-
Story
-
Resolution: Unresolved
-
Major
-
Global Hub 1.7.0
-
Product / Portfolio Work
-
False
-
-
False
-
Not Selected
-
-
-
None
User Story
As a Global Hub administrator, I want to configure explicit Kafka message retention policies so that old events are automatically cleaned up, preventing unlimited storage growth and associated memory issues.
Problem
Currently, the built-in Kafka topics are configured with only cleanup.policy: compact without explicit retention policies.
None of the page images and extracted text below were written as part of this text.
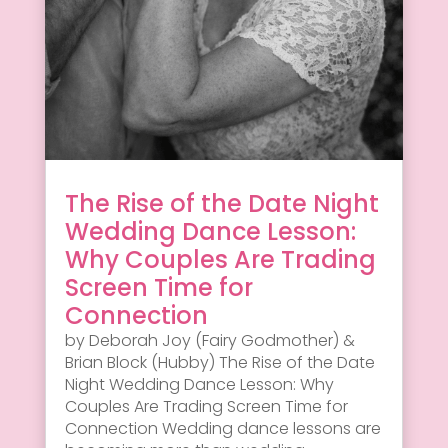
The Rise of the Date Night
Wedding Dance Lesson:
Why Couples Are Trading
Screen Time for
Connection
by Deborah Joy (Fairy Godmother) &
Brian Block (Hubby) The Rise of the Date
Night Wedding Dance Lesson: Why
Couples Are Trading Screen Time for
Connection Wedding dance lessons are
This causes:
- Events to be kept indefinitely without automatic time-based or size-based deletion
- The compact policy only removes older versions of the same key, but doesn't delete old data
- All events accumulate in Kafka without bounds, contributing to memory growth in long-running clusters
Issue raised in the slack message: https://redhat-internal.slack.com/archives/C03A998ETHR/p1764637464818859
Current Configuration
Kafka has two configuration levels:
1. Broker Level (global defaults for all topics)
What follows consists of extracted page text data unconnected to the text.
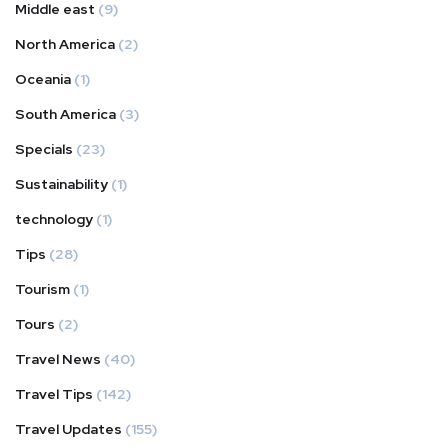
Middle east
(9)
North America
(2)
Oceania
(1)
South America
(3)
Specials
(23)
Sustainability
(1)
technology
(1)
Tips
(28)
Tourism
(1)
Tours
(2)
Travel News
(40)
Travel Tips
(142)
Travel Updates
(155)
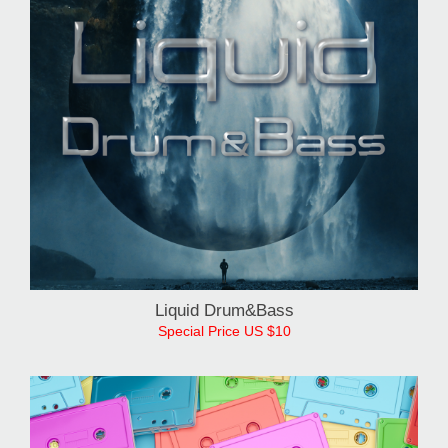
Liquid Drum&Bass
Special Price US $10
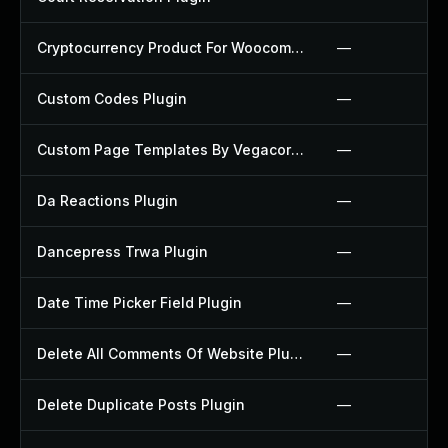
Cryptocurrency Product For Woocommerce Plugin
—
Custom Codes Plugin
—
Custom Page Templates By Vegacorp Plugin
—
Da Reactions Plugin
—
Dancepress Trwa Plugin
—
Date Time Picker Field Plugin
—
Delete All Comments Of Website Plugin
—
Delete Duplicate Posts Plugin
—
- log.retention.ms (Kafka default: 7 days)
- log.retention.bytes (Kafka default: unlimited)
- log.cleanup.policy (Kafka default: delete)
- Location: operator/pkg/controllers/transporter/protocol/strimzi_transporter.go:802-819
- Currently: Only replication settings configured, no retention parameters set (uses Kafka defaults)
2. Topic Level (overrides broker defaults)
- Location: operator/pkg/controllers/transporter/protocol/strimzi_transporter.go:635-637
- Currently: cleanup.policy: compact only
- No retention.ms configured
- No retention.bytes configured
- Topic config overrides broker defaults
The Issue: Even though Kafka broker has a default 7-day retention, the topic-level cleanup.policy: compact (without delete) makes the broker's retention policy ineffective. Data is kept indefinitely.
Impact
- During scale testing (<5 hours), all events remain in Kafka indefinitely
- Observed memory growth in MCGH namespace (Operator/Agent pods) is related to processing continuously growing Kafka data
- Without cleanup mechanisms, long-running production clusters will face storage exhaustion and performance degradation
- Kafka's default 7-day retention doesn't apply because topic-level cleanup.policy doesn't include delete
Proposed Solution
Add explicit retention policy at the topic level:
cleanup.policy: compact,delete retention.ms: 86400000 (24 hours, should be configurable) retention.bytes: 1073741824 (1GB per partition, optional)
Alternatively, could configure at broker level if all topics should share the same retention policy.
Benefits:
- Data automatically deleted after retention period
- Compaction still works for deduplication efficiency
- Predictable and bounded storage usage
- Prevents memory growth issues related to unlimited Kafka data accumulation
Acceptance Criteria
- Decide whether to configure retention at broker level or topic level (or both with topic overrides)
- Kafka topics configured with both compact and delete cleanup policies
- Default retention time set (recommended: 24-48 hours based on use case)
- Retention parameters (time and bytes) configurable via MulticlusterGlobalHub CR spec
- Configuration validated in scale/longevity testing showing bounded memory growth
- Documentation updated explaining:
- Broker vs topic level retention configuration
- Default retention policies
- How to customize retention settings
- Upgrade path tested for existing deployments
Additional Context
This issue is related to investigating memory growth observed during scale testing in the MCGH namespace. The current configuration with cleanup.policy: compact only means that even Kafka's default 7-day retention is not enforced, leading to indefinite data retention.